(Data taken from a collection)

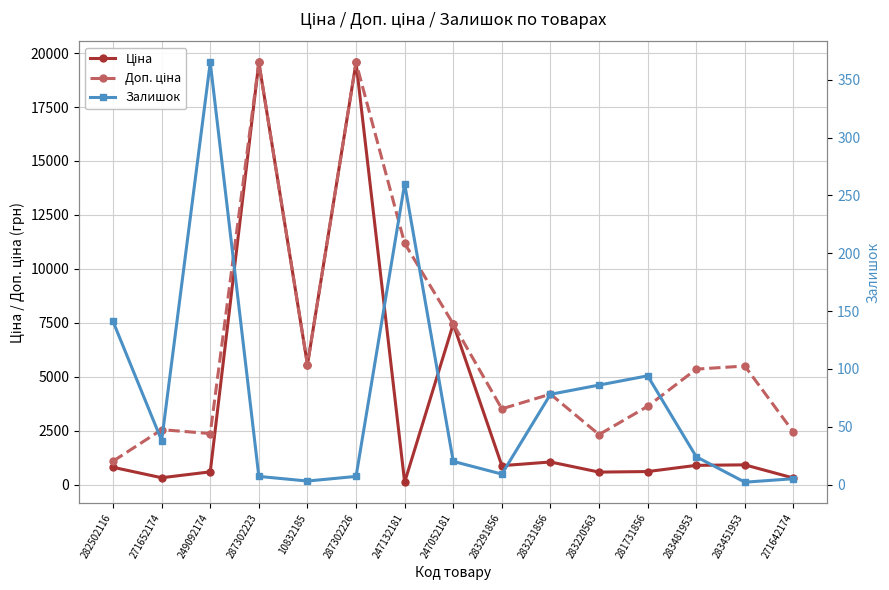

True or false: Залишок and Ціна cross at least once.

True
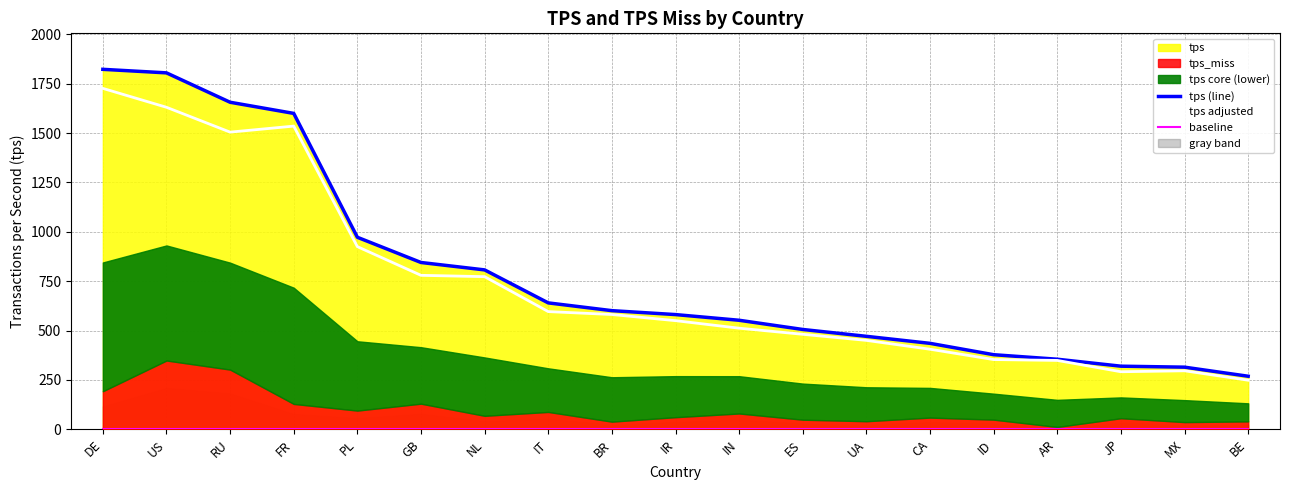

What is the minimum value shown in the chart?

3.6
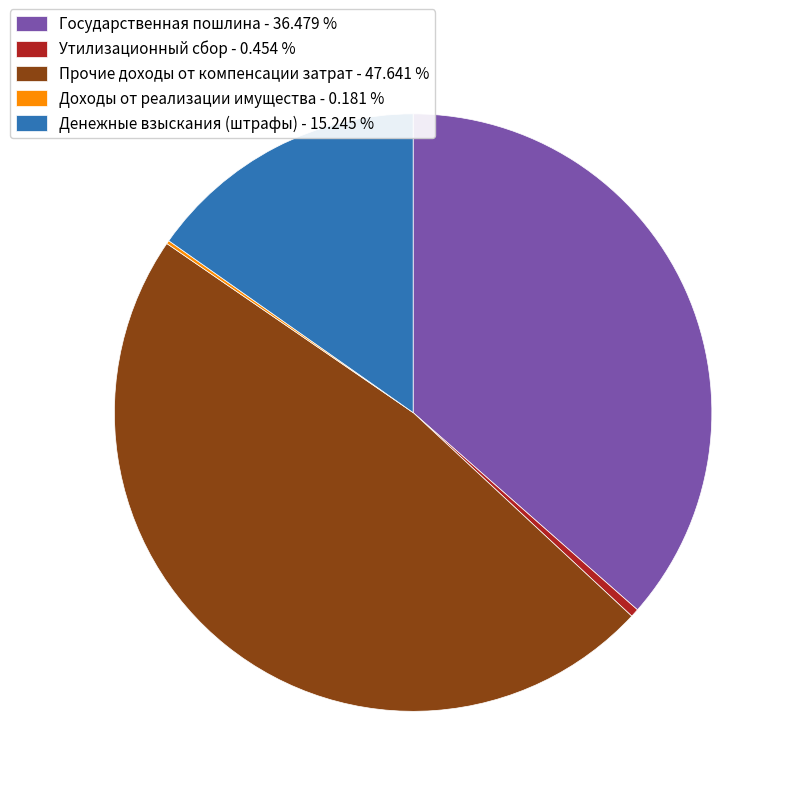

What is the ratio of the value at Прочие доходы от компенсации затрат - 47.641 % to the value at Денежные взыскания (штрафы) - 15.245 %?

3.1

__EXERCISE__
Reproduce word for word the stretch of lines from the one containing "What is the minimum value shown in the chart?" through the final line, leaving out the pictures.

__ANSWER TO THE PROBLEM__
What is the minimum value shown in the chart?

3.6

What is the ratio of the value at Прочие доходы от компенсации затрат - 47.641 % to the value at Денежные взыскания (штрафы) - 15.245 %?

3.1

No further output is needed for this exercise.